職業柄使い方は理解してるんで、時間さえ掛ければ適切な設定をすることは勿論できる。でも、正直、自宅サーバにそこまでするのは面倒臭い。ルータを噛ましてるし、サーバ側のファイアウォールでも必要十分なセキュリティの確保はできるしね。
「なら、サクッと止めちゃいますか」
vi /etc/sysconfig/selinux
ってして設定ファイルを開いて、
「SELinux=disabled っと」
enforcing となっていた部分を disabled に書き替えて保存。たったこれだけで無効になってくれるのだ。
「で、 reboot っと」
再起動して、設定を有効にする。
「じゃ、まずはデータベースの復旧ね」
MySQL はインストールしてあるから、空のデータベースを創って、そこにサルベージしたダンプファイルの内容を取り込んで復旧、って手順になる。

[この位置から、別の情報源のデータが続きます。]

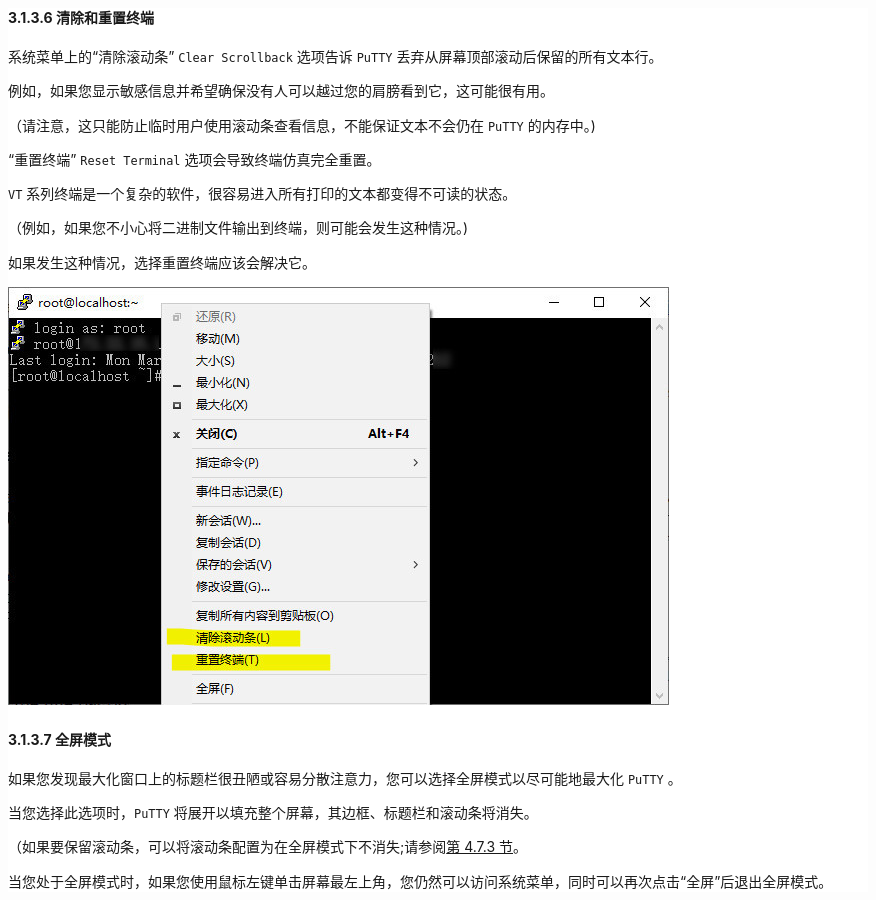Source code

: 

#### 3.1.3.6 清除和重置终端

系统菜单上的“清除滚动条” `Clear Scrollback` 选项告诉 `PuTTY` 丢弃从屏幕顶部滚动后保留的所有文本行。

例如，如果您显示敏感信息并希望确保没有人可以越过您的肩膀看到它，这可能很有用。

（请注意，这只能防止临时用户使用滚动条查看信息，不能保证文本不会仍在 `PuTTY` 的内存中。)



“重置终端” `Reset Terminal` 选项会导致终端仿真完全重置。

`VT` 系列终端是一个复杂的软件，很容易进入所有打印的文本都变得不可读的状态。

（例如，如果您不小心将二进制文件输出到终端，则可能会发生这种情况。)

如果发生这种情况，选择重置终端应该会解决它。

![](./3_17.JPG)



#### 3.1.3.7 全屏模式

如果您发现最大化窗口上的标题栏很丑陋或容易分散注意力，您可以选择全屏模式以尽可能地最大化 `PuTTY` 。

当您选择此选项时，`PuTTY` 将展开以填充整个屏幕，其边框、标题栏和滚动条将消失。

（如果要保留滚动条，可以将滚动条配置为在全屏模式下不消失;请参阅[第 4.7.3 节](https://the.earth.li/~sgtatham/putty/0.78/htmldoc/Chapter4.html#config-scrollback)。

当您处于全屏模式时，如果您使用鼠标左键单击屏幕最左上角，您仍然可以访问系统菜单，同时可以再次点击“全屏”后退出全屏模式。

「 MySQL の root のパスワード設定しないと」
初期状態だと、簡単に root で MySQL に接続できてしまうんで、
/usr/bin/mysqladmin -u root password '乙女の秘密'
って感じで、パスワードを設定する。このやり方だと history にパスワードが残っちゃうから、
「ログアウトして、 history 消してっと……」
アフターケアが大事ね。
「これで、もうダンプからの復旧準備は整ったのよね。あとはファイルを scp でコピーしてっと」
そこで、気付く。
「あ、 sshd 設定してなかった」
scp は外部からの暗号化接続の仕組みである ssh が必要になるからね。
因みに、ここまでの作業は xen のホスト OS 上で
virsh console sabae
って感じで繋いでたのよね。
「まぁ、ただ動かすだけならすぐか」
openssh やら必要なパッケージを yum でインストールして、 root での直接接続を不許可にして、
「うん、繋がった」
メイン PC から putty によるコンソール接続に成功。これで、 WinSCP でのファイル転送も可能。早速、サルベージしたファイルを、セットアップした sabae サーバの /tmp/mysql_dump としてコピーする。
「後は、コマンド一つ」
MySQL のダンプから丸ごとリストアする場合のコマンドは、とても簡単。
mysql -u root -p </tmp/mysql_dump
だけ。
パスワードの入力を求められるから、 root のパスワードを入力して、
「さぁ、いけるかな?」
しばらく待つと、何も出ない。
「うん、復旧成功!」
Unix 系 OS は、成功したら何も出ないのが基本よ。この素っ気なさが、いいところ。
「内容を確認して……」
mysql -u root -p
で MySQL のコンソールに入り、
SHOW DATABESES;
と実行すると、
「うんうん。ちゃんと存在してるわね」
ブログのデータ領域としていたデータベースが確かに表示されていた。
use コマンドでデータベースに接続して、
SHOW TABLES;
を実行して、テーブルが全て存在することも確認出来た。
「成功しちゃえば、あっけないわね」
ものの数分でデータベースの復旧が終わってしまった。
ま、ダンプファイルさえあれば、こんなものよね。本当、読み出せて良かったわ。
さて、次はブログのプログラムの復旧ね。